For all of Strauss’s unattractive habits of coming to terms with political regimes, from Wilhelm II to Hitler, his capacity for turning irony and
humor on himself as well as others reflected his thoroughgoing skepticism
of religion and modern politics, fueled by a close reading not only of
Nietzsche, but of Goethe and Cervantes. Taillefer, op. 52 (1903),
Bardengesang, op. 55 (1905), Austria, op. 78 (1929), and the Olympic
Hymn, op. 119 (1934), are each effective and finely crafted works for
chorus and orchestra written to curry favor in explicit cultural political
terms. The first two actually possess moments of magic in terms of the
material, the orchestration, and the operatic drama Strauss generates.
The last two sport a brazenly plain surface, but underneath, a sarcastic
detachment, even bittersweet parody, are audible. The music contains
subtle and not-so-subtle moments that undermine the banalities and
pieties of the texts. This all left Reger with one near competitor, one with
less talent and certainly a less attractive personality—Pfitzner, whose public
importance benefited from Reger’s premature death. But Pfitzner did not
pursue the studied historicist strategy Reger created for new music.

Work to complete: Copy out the full passage on Strauss's choral works and Reger, word for word.

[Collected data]

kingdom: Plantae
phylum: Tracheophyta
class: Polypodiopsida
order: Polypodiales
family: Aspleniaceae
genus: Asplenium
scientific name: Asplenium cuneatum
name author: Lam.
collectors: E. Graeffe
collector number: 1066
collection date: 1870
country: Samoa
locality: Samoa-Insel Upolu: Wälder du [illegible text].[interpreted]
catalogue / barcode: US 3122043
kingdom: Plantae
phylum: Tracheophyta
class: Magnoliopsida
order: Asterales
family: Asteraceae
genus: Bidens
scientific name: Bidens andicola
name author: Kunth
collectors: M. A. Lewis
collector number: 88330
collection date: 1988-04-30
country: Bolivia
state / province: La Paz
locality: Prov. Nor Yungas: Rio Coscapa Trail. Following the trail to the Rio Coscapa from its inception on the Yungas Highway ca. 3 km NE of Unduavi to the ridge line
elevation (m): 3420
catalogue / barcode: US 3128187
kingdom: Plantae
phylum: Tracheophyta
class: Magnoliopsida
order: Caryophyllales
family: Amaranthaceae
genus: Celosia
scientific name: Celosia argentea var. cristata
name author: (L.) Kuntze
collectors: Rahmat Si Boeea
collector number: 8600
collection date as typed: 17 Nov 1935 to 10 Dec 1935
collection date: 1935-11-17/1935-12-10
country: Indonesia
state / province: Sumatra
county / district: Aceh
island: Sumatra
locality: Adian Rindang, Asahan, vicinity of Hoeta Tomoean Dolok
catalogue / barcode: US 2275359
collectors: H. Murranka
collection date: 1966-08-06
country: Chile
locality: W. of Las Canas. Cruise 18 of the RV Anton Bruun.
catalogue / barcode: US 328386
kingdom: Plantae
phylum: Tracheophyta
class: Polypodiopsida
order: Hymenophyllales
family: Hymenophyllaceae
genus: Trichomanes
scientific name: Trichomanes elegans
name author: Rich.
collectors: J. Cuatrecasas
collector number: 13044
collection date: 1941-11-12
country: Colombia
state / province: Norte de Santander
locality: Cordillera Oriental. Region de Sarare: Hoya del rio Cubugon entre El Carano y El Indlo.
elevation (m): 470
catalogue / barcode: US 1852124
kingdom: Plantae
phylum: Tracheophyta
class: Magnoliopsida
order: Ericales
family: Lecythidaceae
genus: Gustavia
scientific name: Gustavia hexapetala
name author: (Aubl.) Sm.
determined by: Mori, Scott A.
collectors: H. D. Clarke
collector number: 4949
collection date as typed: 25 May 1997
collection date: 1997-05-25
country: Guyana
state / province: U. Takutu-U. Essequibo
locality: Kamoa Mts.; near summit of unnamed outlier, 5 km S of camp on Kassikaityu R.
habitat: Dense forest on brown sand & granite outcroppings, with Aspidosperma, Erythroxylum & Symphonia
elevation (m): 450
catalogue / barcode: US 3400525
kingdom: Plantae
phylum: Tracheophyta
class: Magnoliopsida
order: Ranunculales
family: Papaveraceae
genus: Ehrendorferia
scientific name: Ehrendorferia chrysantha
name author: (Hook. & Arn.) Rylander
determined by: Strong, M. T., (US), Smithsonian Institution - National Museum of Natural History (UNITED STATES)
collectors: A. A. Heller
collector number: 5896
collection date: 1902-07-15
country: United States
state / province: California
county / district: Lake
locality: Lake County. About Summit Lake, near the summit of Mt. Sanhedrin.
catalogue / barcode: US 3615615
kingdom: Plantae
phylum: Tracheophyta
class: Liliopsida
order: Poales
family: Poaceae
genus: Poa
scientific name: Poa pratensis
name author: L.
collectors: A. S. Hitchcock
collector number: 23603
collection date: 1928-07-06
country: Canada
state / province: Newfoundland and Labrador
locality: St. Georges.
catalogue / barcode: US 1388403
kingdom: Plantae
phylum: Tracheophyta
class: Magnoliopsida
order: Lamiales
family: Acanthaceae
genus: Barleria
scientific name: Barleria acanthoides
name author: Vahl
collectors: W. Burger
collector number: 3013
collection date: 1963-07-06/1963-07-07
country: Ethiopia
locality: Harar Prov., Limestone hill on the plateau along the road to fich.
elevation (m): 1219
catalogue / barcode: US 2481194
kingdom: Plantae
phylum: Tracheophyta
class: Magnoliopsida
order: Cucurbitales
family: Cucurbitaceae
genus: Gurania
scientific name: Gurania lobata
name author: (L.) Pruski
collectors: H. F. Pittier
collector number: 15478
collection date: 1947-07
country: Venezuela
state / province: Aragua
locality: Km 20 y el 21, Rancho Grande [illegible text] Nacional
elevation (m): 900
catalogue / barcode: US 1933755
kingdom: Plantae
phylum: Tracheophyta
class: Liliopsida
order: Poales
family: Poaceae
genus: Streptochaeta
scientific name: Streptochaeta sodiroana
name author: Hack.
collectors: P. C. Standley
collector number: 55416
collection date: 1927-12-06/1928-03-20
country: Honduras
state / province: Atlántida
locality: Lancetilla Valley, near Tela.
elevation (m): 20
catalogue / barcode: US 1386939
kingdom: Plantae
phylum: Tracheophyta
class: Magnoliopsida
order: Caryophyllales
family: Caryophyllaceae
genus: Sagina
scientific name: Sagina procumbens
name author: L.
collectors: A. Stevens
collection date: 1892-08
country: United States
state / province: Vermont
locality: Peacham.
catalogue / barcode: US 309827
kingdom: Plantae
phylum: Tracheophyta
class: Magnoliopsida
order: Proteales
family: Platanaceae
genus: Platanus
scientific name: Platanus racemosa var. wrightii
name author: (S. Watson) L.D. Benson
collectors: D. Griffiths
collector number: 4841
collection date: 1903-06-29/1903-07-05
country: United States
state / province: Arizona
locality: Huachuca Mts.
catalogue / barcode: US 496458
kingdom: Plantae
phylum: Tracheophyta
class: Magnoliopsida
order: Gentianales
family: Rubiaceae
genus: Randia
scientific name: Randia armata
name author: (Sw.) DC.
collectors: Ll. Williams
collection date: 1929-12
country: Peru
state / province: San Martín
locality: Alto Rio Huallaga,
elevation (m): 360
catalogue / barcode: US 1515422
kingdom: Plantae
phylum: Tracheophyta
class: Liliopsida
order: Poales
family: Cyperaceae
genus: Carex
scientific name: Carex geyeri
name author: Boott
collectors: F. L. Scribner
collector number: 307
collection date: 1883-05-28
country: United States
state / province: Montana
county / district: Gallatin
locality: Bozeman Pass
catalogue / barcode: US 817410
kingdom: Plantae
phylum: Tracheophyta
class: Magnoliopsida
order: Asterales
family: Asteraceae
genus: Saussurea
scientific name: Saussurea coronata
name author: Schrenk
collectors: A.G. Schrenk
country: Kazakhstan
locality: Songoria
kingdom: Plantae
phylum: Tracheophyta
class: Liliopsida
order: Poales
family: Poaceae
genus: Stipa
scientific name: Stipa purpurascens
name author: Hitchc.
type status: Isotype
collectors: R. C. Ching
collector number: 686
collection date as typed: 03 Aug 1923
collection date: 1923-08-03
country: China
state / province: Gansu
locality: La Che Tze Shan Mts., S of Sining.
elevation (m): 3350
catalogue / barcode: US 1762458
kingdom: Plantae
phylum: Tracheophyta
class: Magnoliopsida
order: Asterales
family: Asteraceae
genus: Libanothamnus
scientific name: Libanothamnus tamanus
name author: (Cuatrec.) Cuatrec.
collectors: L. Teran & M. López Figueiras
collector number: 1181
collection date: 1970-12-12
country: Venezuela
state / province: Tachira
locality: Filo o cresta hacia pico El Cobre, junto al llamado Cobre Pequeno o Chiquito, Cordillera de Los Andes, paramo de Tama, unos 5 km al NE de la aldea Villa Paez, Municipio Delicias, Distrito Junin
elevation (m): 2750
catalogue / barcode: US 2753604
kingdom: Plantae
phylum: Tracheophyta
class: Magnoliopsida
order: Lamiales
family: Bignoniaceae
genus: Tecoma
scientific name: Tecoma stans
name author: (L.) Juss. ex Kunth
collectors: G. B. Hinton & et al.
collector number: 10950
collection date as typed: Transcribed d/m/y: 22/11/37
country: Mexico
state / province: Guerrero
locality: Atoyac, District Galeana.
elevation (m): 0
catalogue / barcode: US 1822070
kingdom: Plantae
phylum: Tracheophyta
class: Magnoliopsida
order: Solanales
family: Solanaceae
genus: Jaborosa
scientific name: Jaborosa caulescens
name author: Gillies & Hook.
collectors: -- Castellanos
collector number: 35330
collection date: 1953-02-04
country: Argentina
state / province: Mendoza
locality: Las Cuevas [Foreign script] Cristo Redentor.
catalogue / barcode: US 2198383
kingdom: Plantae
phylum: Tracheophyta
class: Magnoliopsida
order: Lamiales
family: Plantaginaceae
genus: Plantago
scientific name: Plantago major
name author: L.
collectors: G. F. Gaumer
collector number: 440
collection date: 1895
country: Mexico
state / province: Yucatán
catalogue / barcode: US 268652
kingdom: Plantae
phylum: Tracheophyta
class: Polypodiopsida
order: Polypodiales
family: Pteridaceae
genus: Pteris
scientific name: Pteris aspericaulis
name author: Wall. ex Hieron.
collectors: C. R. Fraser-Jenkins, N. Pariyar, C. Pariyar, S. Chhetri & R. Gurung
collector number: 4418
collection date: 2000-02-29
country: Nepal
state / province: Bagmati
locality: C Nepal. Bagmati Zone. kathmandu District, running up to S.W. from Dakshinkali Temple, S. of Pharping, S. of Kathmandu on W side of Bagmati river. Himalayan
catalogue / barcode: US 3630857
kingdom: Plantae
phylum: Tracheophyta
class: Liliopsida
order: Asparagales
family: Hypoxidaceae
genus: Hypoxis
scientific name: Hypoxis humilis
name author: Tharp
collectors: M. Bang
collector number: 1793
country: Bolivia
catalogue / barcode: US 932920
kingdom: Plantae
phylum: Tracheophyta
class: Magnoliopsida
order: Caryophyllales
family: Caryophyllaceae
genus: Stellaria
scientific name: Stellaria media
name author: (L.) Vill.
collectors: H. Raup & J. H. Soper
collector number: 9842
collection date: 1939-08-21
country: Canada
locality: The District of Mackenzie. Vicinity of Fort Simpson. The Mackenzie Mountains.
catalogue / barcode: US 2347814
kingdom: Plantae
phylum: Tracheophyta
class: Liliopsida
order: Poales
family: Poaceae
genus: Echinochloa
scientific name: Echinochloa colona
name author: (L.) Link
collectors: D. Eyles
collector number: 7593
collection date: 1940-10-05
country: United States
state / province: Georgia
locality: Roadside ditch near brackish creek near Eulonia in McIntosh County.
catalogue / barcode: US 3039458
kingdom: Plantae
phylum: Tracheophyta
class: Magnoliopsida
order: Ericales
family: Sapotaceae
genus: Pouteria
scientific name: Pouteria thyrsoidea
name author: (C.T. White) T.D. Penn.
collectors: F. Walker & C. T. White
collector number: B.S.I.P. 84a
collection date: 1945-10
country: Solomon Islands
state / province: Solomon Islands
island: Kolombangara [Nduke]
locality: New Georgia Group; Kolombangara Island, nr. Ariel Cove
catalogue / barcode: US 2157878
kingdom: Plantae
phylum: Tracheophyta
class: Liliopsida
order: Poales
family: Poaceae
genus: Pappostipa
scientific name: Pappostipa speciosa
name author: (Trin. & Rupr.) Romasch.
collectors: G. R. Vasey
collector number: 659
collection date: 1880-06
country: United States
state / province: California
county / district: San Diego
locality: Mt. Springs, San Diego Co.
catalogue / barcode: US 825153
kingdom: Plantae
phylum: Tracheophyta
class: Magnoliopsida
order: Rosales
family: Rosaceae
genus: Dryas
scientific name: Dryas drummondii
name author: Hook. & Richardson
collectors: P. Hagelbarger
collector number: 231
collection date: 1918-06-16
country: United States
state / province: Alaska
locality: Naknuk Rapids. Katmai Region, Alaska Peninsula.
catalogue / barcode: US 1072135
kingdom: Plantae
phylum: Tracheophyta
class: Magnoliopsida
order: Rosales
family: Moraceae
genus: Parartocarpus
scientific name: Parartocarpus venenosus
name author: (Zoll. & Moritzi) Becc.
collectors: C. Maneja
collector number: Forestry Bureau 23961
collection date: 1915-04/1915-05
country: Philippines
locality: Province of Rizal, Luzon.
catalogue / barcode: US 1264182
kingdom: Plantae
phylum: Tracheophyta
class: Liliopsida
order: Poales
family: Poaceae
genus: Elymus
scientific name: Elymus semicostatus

Solution:
For all of Strauss’s unattractive habits of coming to terms with political regimes, from Wilhelm II to Hitler, his capacity for turning irony and
humor on himself as well as others reflected his thoroughgoing skepticism
of religion and modern politics, fueled by a close reading not only of
Nietzsche, but of Goethe and Cervantes. Taillefer, op. 52 (1903),
Bardengesang, op. 55 (1905), Austria, op. 78 (1929), and the Olympic
Hymn, op. 119 (1934), are each effective and finely crafted works for
chorus and orchestra written to curry favor in explicit cultural political
terms. The first two actually possess moments of magic in terms of the
material, the orchestration, and the operatic drama Strauss generates.
The last two sport a brazenly plain surface, but underneath, a sarcastic
detachment, even bittersweet parody, are audible. The music contains
subtle and not-so-subtle moments that undermine the banalities and
pieties of the texts. This all left Reger with one near competitor, one with
less talent and certainly a less attractive personality—Pfitzner, whose public
importance benefited from Reger’s premature death. But Pfitzner did not
pursue the studied historicist strategy Reger created for new music.